For a while now, Clojure has supported inlining of certain expressions. For arithmetic operations, only the calls with exactly two arguments will be inlined. If you find yourself doing arithmetic in a tight loop with more than two operands, you may want to consider rewriting the code so that every operator has exactly two operands. The following micro-benchmark shows the effect of inlining.

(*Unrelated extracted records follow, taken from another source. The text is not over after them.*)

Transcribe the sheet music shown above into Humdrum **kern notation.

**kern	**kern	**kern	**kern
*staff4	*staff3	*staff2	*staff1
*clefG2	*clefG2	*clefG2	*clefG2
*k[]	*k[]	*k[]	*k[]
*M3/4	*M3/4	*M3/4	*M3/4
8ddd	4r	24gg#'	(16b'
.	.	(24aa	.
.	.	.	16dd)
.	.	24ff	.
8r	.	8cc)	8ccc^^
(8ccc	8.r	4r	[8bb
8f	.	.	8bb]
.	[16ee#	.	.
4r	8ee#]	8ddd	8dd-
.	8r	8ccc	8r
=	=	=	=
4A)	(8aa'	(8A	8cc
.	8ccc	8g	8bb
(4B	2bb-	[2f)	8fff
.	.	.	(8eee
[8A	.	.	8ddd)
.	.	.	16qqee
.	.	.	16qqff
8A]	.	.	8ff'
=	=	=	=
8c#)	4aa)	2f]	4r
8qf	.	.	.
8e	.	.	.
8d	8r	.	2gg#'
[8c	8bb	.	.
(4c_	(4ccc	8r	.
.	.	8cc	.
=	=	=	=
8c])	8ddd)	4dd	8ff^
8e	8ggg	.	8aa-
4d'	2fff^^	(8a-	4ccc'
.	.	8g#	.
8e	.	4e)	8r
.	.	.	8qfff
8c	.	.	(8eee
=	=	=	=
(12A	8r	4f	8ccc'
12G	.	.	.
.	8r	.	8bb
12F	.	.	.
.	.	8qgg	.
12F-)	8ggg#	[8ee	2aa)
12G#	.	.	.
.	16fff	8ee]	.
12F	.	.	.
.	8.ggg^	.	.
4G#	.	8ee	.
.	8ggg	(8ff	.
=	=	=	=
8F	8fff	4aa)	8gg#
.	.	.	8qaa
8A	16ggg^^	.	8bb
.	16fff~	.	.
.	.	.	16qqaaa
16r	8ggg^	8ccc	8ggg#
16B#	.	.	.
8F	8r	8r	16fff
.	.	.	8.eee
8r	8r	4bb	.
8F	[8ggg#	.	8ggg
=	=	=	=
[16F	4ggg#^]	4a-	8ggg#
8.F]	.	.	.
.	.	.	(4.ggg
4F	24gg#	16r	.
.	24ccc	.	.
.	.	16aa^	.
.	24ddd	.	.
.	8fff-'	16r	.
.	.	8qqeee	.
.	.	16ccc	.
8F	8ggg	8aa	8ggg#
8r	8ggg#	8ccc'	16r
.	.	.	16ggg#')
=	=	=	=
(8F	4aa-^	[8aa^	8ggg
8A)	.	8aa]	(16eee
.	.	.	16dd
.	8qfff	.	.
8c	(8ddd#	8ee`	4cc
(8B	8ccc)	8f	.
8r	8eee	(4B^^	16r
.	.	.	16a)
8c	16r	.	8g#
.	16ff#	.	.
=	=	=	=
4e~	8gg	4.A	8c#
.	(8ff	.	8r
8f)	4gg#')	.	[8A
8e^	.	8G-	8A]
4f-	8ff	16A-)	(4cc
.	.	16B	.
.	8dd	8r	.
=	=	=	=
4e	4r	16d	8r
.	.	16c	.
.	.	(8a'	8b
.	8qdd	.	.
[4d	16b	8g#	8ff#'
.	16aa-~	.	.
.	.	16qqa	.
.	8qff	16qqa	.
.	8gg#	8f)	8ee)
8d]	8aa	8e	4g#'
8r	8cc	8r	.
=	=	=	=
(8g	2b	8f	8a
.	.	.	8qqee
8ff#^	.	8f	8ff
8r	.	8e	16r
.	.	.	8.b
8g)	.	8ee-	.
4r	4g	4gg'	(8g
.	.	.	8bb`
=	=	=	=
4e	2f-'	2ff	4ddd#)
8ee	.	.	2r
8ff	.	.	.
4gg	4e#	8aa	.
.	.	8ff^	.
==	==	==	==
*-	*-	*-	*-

user> (time (dotimes [_ 1e7] (+ 2 4 5)))
"Elapsed time: 1200.703487 msecs"

user> (time (dotimes [_ 1e7] (+ 2 (+ 4 5))))
"Elapsed time: 241.716554 msecs"

Use == instead of =

Using == to compare numbers instead of = can have an appreciable performance impact:

user> (time (dotimes [i 1e7] (= i i)))
"Elapsed time: 230.797482 msecs"

user> (time (dotimes [i 1e7] (== i i)))
"Elapsed time: 5.143681 msecs"

Avoid using destructuring binding for vectors

In a tight loop, if you want to assign the values inside a vector to names to improve readability, consider using direct indexing instead of destructuring binding. Although the later will yield clearer code, it will also be slower.

user> (let [v [1 2 3]]
        (time
         (dotimes [_ 1e7]
           (let [[a b c] v]
             a b c))))
"Elapsed time: 537.239895 msecs"

user> (let [v [1 2 3]]
        (time
         (dotimes [_ 1e7]
           (let [a (v 0)
                 b (v 1)
                 c (v 2)]
             a b c))))
"Elapsed time: 12.072122 msecs"

Prefer locals to vars

If you need to lookup a value inside a tight loop, you may want to consider using a local variable (defined with let) instead of a Var. Let’s look at another timing comparison:

user> (time
       (do
         (def x 1)
         (dotimes [_ 1e8]
           x)))
"Elapsed time: 372.373304 msecs"

user> (time
       (let [x 1]
         (dotimes [_ 1e8]
           x)))
"Elapsed time: 3.479041 msecs"

If you think that using a local variable would help performance, consider the following idiom to avoid breaking other code that may depend on that Var:

(let [local-x x]
  (defn my-fn [a b c]
    ...))

Use the profilers

Sun’s JVM has two profilers, -Xprof and -Xrunhprof. Use them to find your bottlenecks instead of blindly guessing.

Caveat

Do note that many of these performance tricks improve the performance by a few hundred milliseconds over millions of executions. Unless they give you a significant performance boost, you may want to avoid using them if they make your code less clear.